そして夜。

「はぁ」

今日の全ての仕事を終えた私は部屋に戻り、窓から外を眺めていました。

結局、龍馬さんは今夜も来てくれませんでした。

やっぱり仕事が忙しいのでしょうか。

「ん?」

外が騒がしいことに気付いた私は、窓から身を乗り出すように外を見ました。

道を歩く人が同じ方向に走って行きます。

何があったんだろう。

気になった私は羽織を羽織って外に出ました。

そして近くにいた人に声を掛けます。

「あの、何かあったんですか?」

「島原の入口の門前に人が倒れてるやって」

人が倒れてる?

それ、一大事じゃないですか!

私はすぐに走り出しました。

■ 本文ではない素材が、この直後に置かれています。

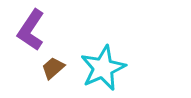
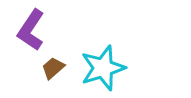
cyan star: rotated 6 degrees clockwise
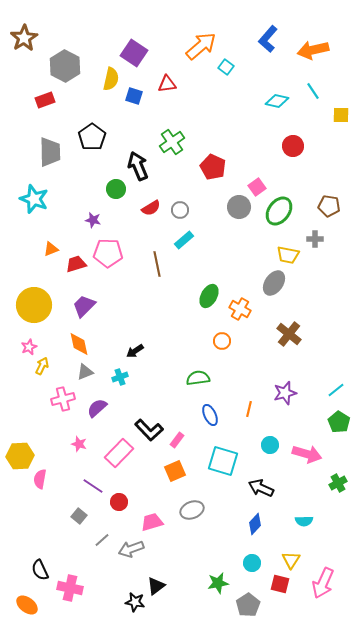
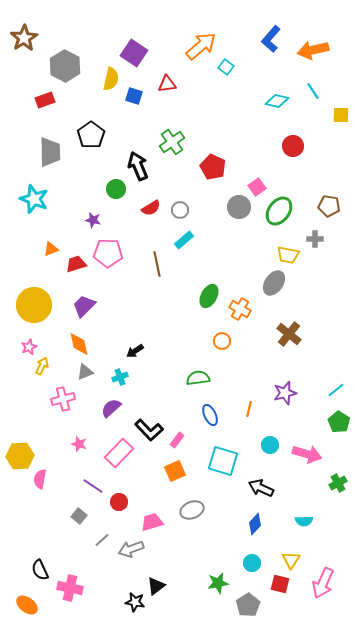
blue L-shape at (268, 39): moved 3 px right
black pentagon at (92, 137): moved 1 px left, 2 px up
purple semicircle at (97, 408): moved 14 px right
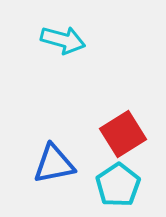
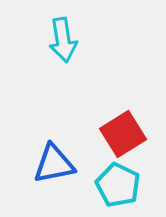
cyan arrow: rotated 66 degrees clockwise
cyan pentagon: rotated 12 degrees counterclockwise
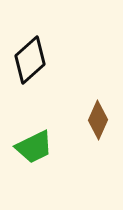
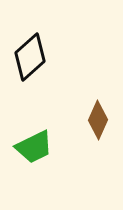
black diamond: moved 3 px up
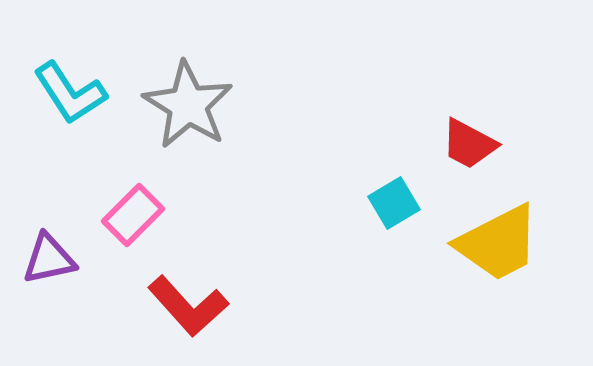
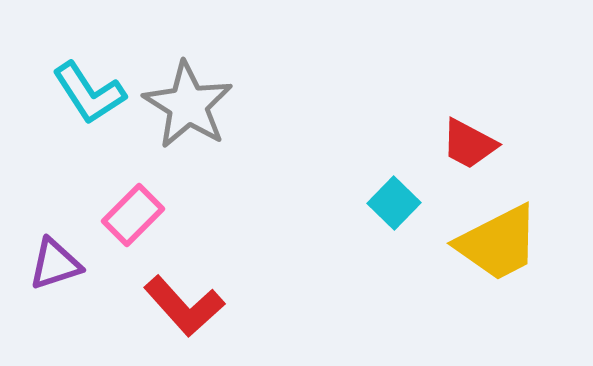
cyan L-shape: moved 19 px right
cyan square: rotated 15 degrees counterclockwise
purple triangle: moved 6 px right, 5 px down; rotated 6 degrees counterclockwise
red L-shape: moved 4 px left
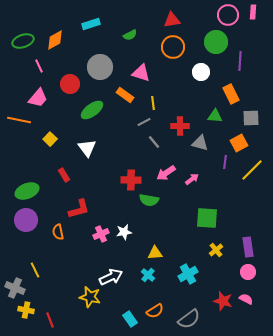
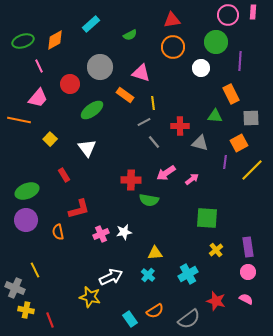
cyan rectangle at (91, 24): rotated 24 degrees counterclockwise
white circle at (201, 72): moved 4 px up
red star at (223, 301): moved 7 px left
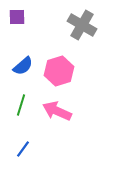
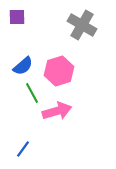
green line: moved 11 px right, 12 px up; rotated 45 degrees counterclockwise
pink arrow: rotated 140 degrees clockwise
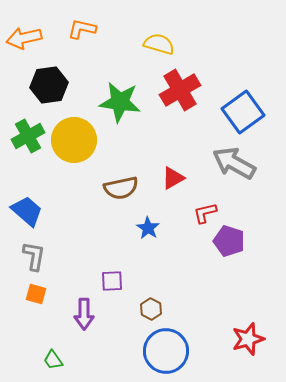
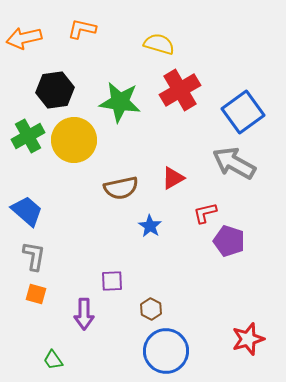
black hexagon: moved 6 px right, 5 px down
blue star: moved 2 px right, 2 px up
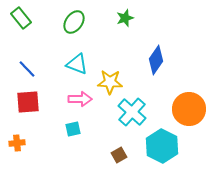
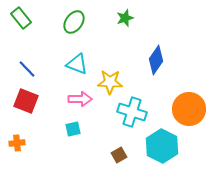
red square: moved 2 px left, 1 px up; rotated 25 degrees clockwise
cyan cross: rotated 24 degrees counterclockwise
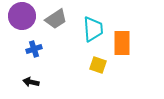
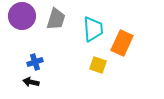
gray trapezoid: rotated 40 degrees counterclockwise
orange rectangle: rotated 25 degrees clockwise
blue cross: moved 1 px right, 13 px down
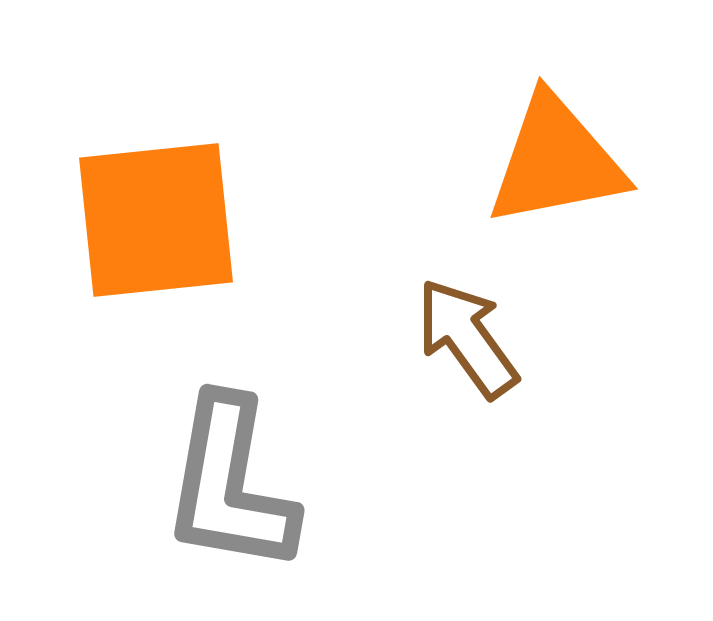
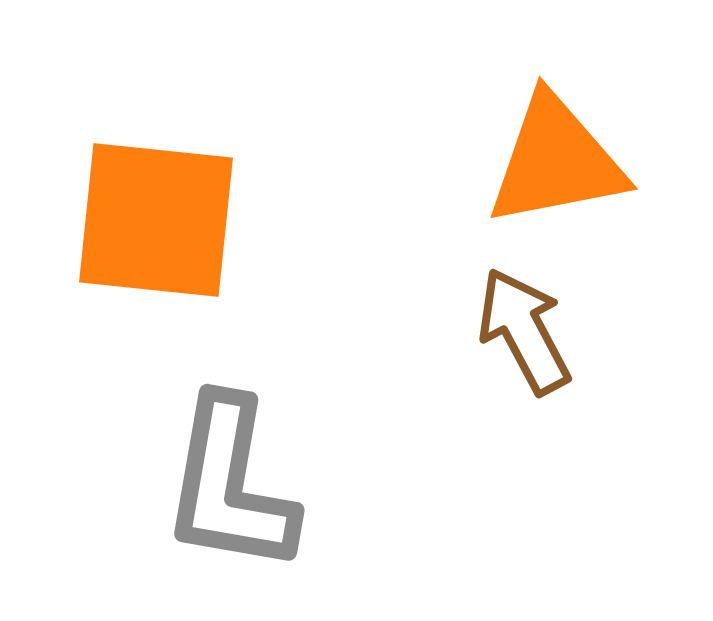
orange square: rotated 12 degrees clockwise
brown arrow: moved 57 px right, 7 px up; rotated 8 degrees clockwise
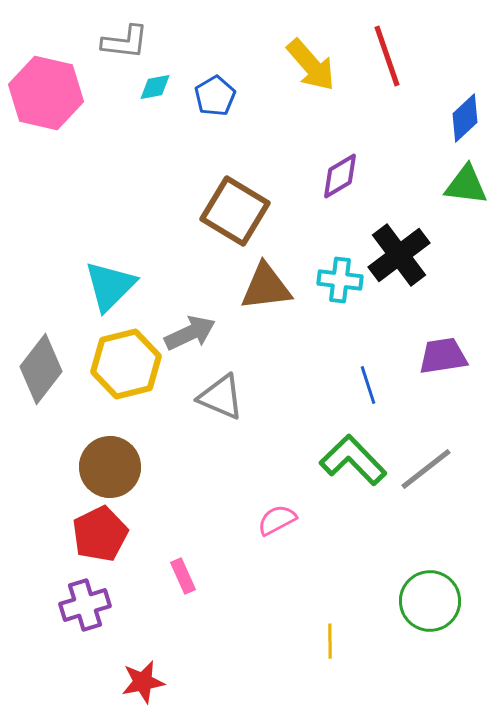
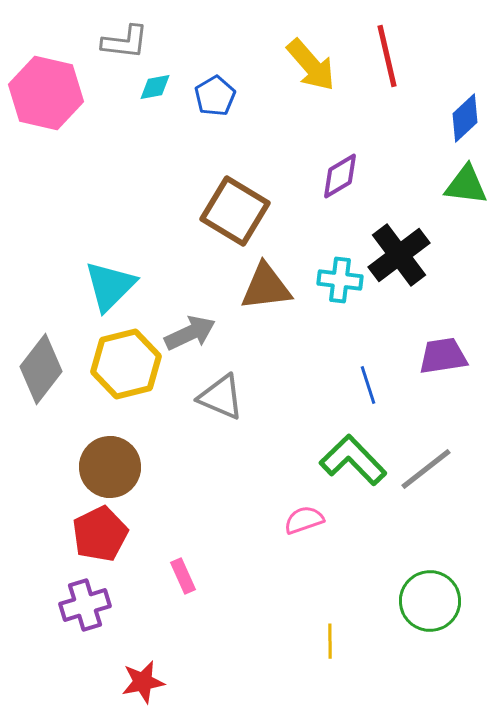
red line: rotated 6 degrees clockwise
pink semicircle: moved 27 px right; rotated 9 degrees clockwise
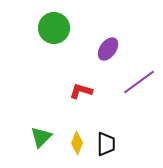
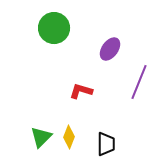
purple ellipse: moved 2 px right
purple line: rotated 32 degrees counterclockwise
yellow diamond: moved 8 px left, 6 px up
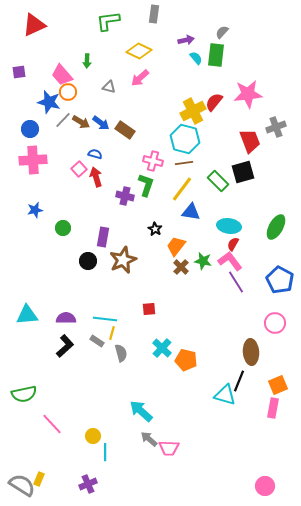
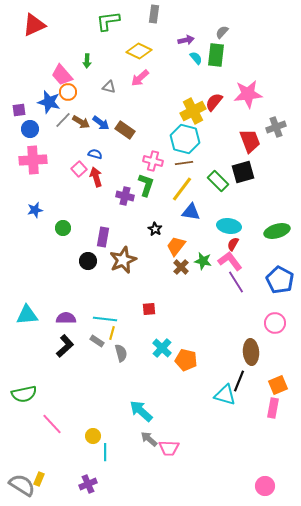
purple square at (19, 72): moved 38 px down
green ellipse at (276, 227): moved 1 px right, 4 px down; rotated 45 degrees clockwise
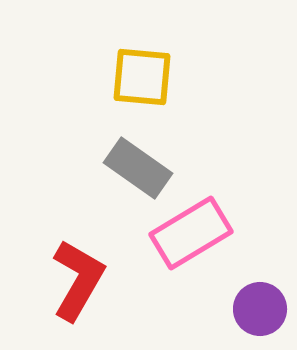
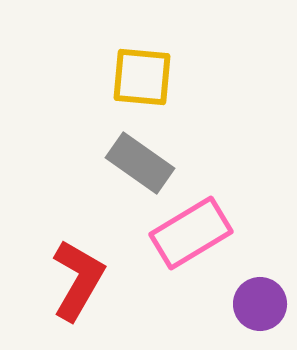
gray rectangle: moved 2 px right, 5 px up
purple circle: moved 5 px up
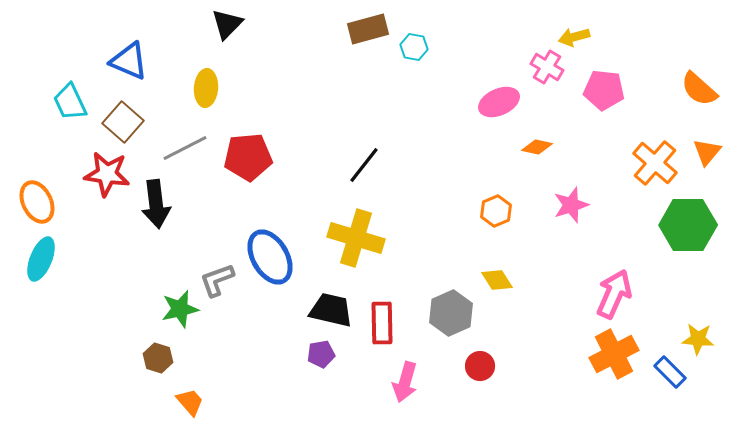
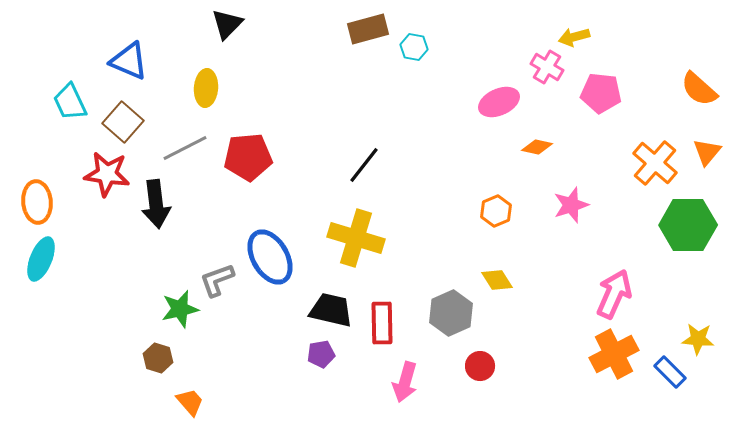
pink pentagon at (604, 90): moved 3 px left, 3 px down
orange ellipse at (37, 202): rotated 21 degrees clockwise
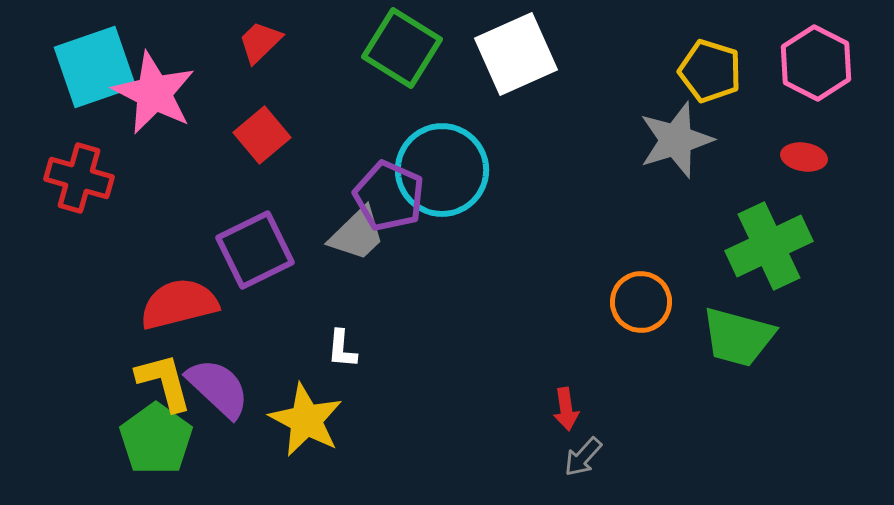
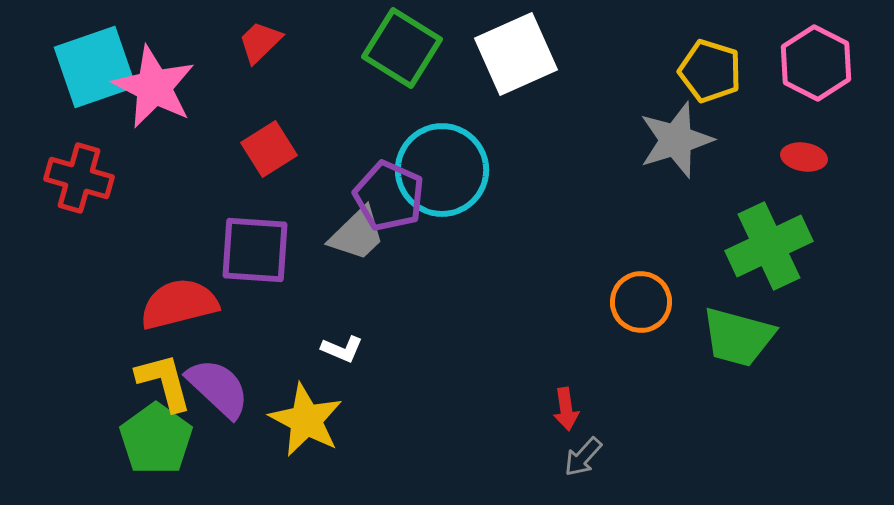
pink star: moved 6 px up
red square: moved 7 px right, 14 px down; rotated 8 degrees clockwise
purple square: rotated 30 degrees clockwise
white L-shape: rotated 72 degrees counterclockwise
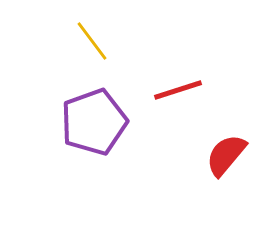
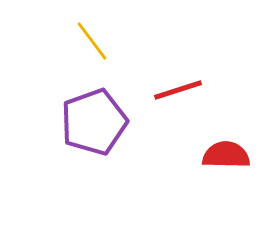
red semicircle: rotated 51 degrees clockwise
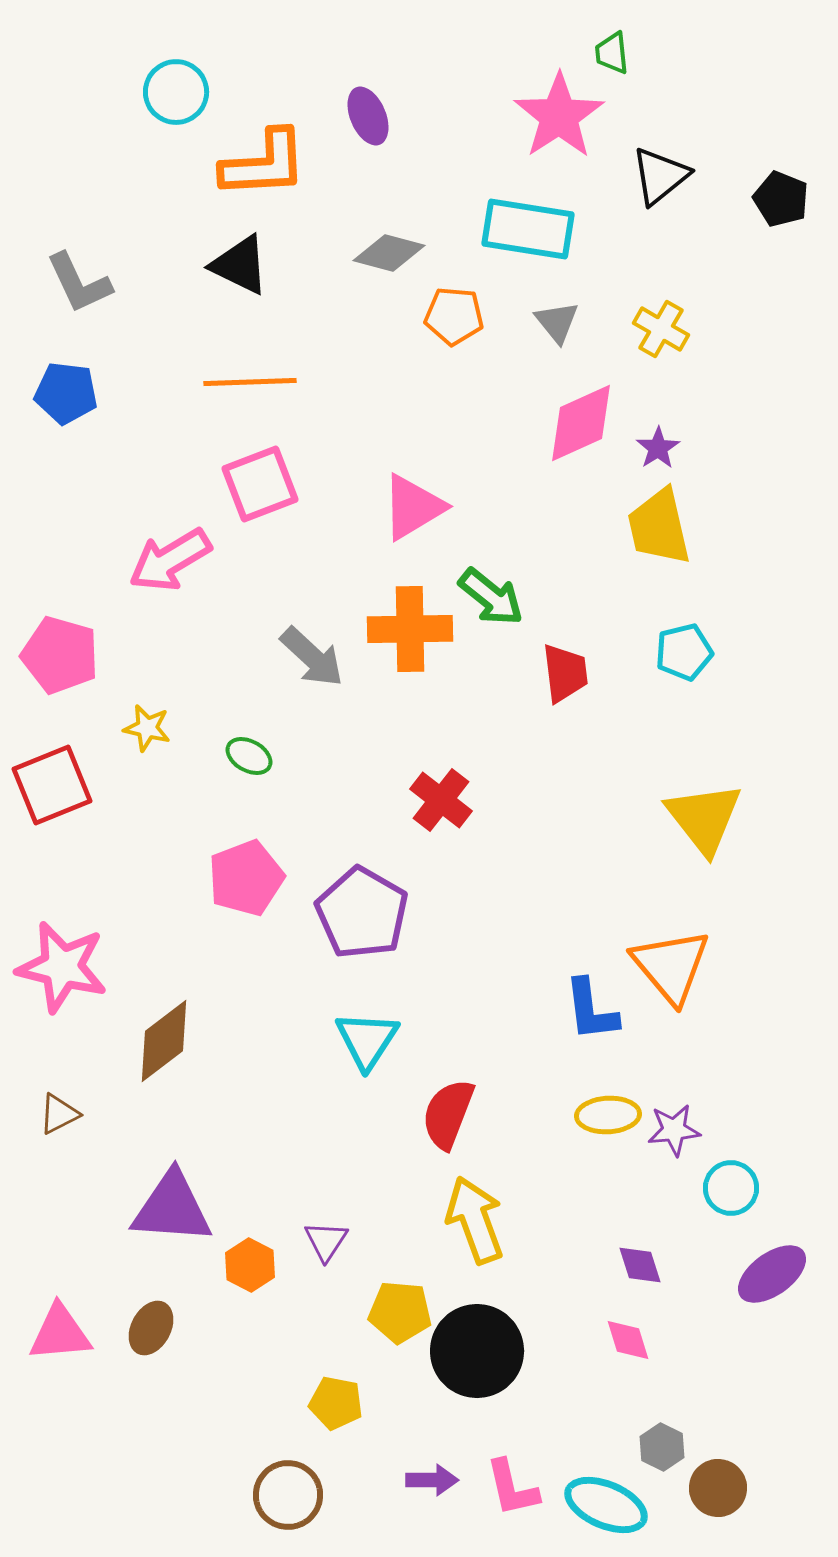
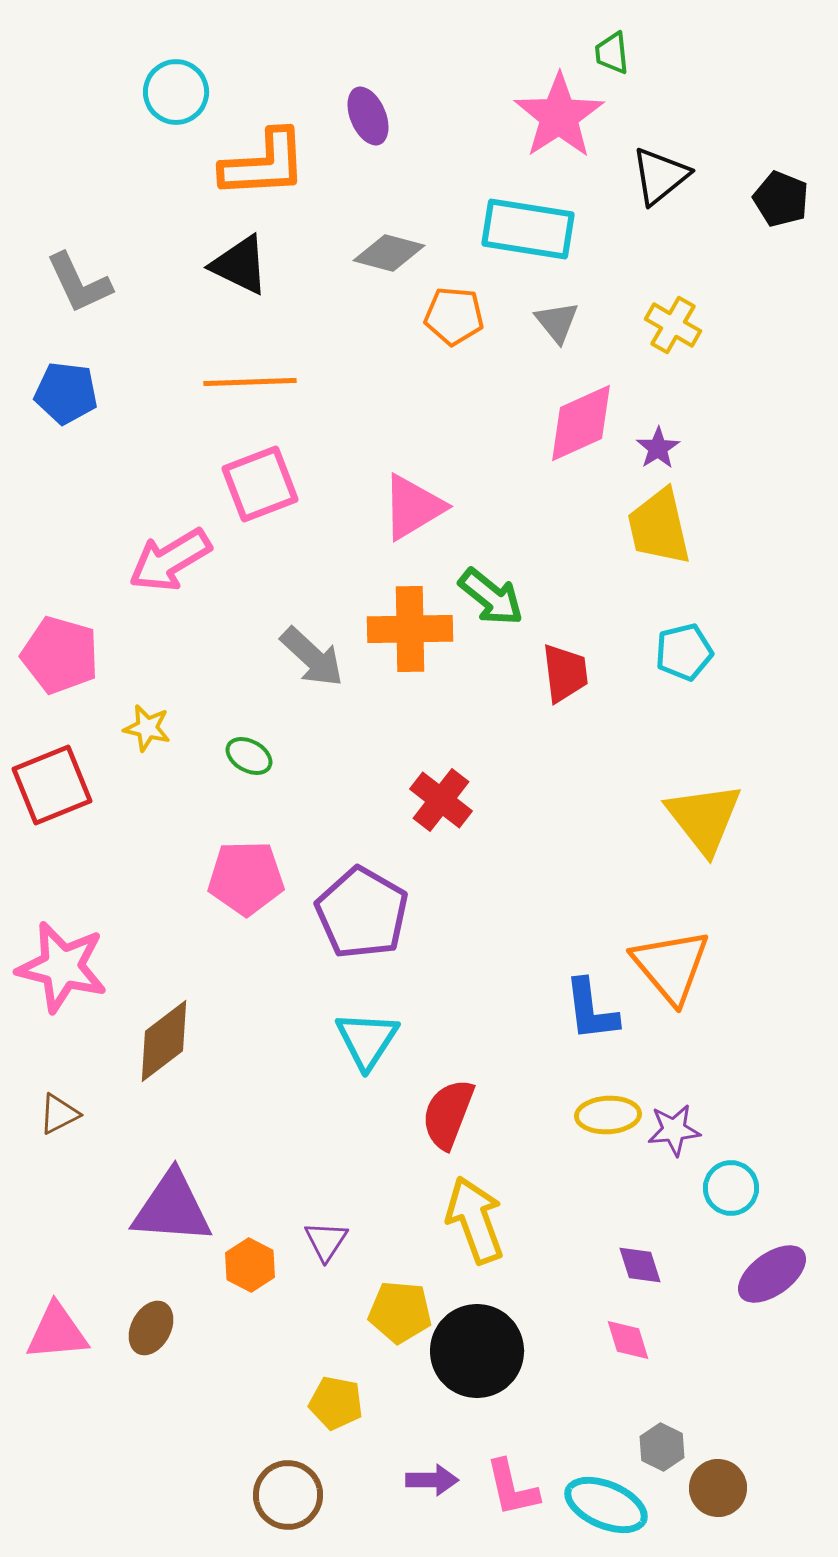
yellow cross at (661, 329): moved 12 px right, 4 px up
pink pentagon at (246, 878): rotated 20 degrees clockwise
pink triangle at (60, 1333): moved 3 px left, 1 px up
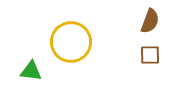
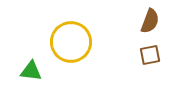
brown square: rotated 10 degrees counterclockwise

すぐに門が見えてきて人が沢山集まっている。

「すみません、ちょっと、通して」

人だかりを掻き分けて進みました。苦労して抜け出し、すぐに視界に映った光景に息を飲んだ。

「龍馬さん!」

倒れていたのは腕から血を流した龍馬さんでした。

どうして、こんな……龍馬さん生きてるよね。まさか死……。

頭に浮かんだいやな考えを振り払うと、地面に膝をついて、少しだけ龍馬さんの体を揺すった。

「龍馬さん、龍馬さん!しっかりしてください!」

血の気が無くて真っ青な顔に冷たい肌。

いくら呼びかけても龍馬さんは目を覚まさない。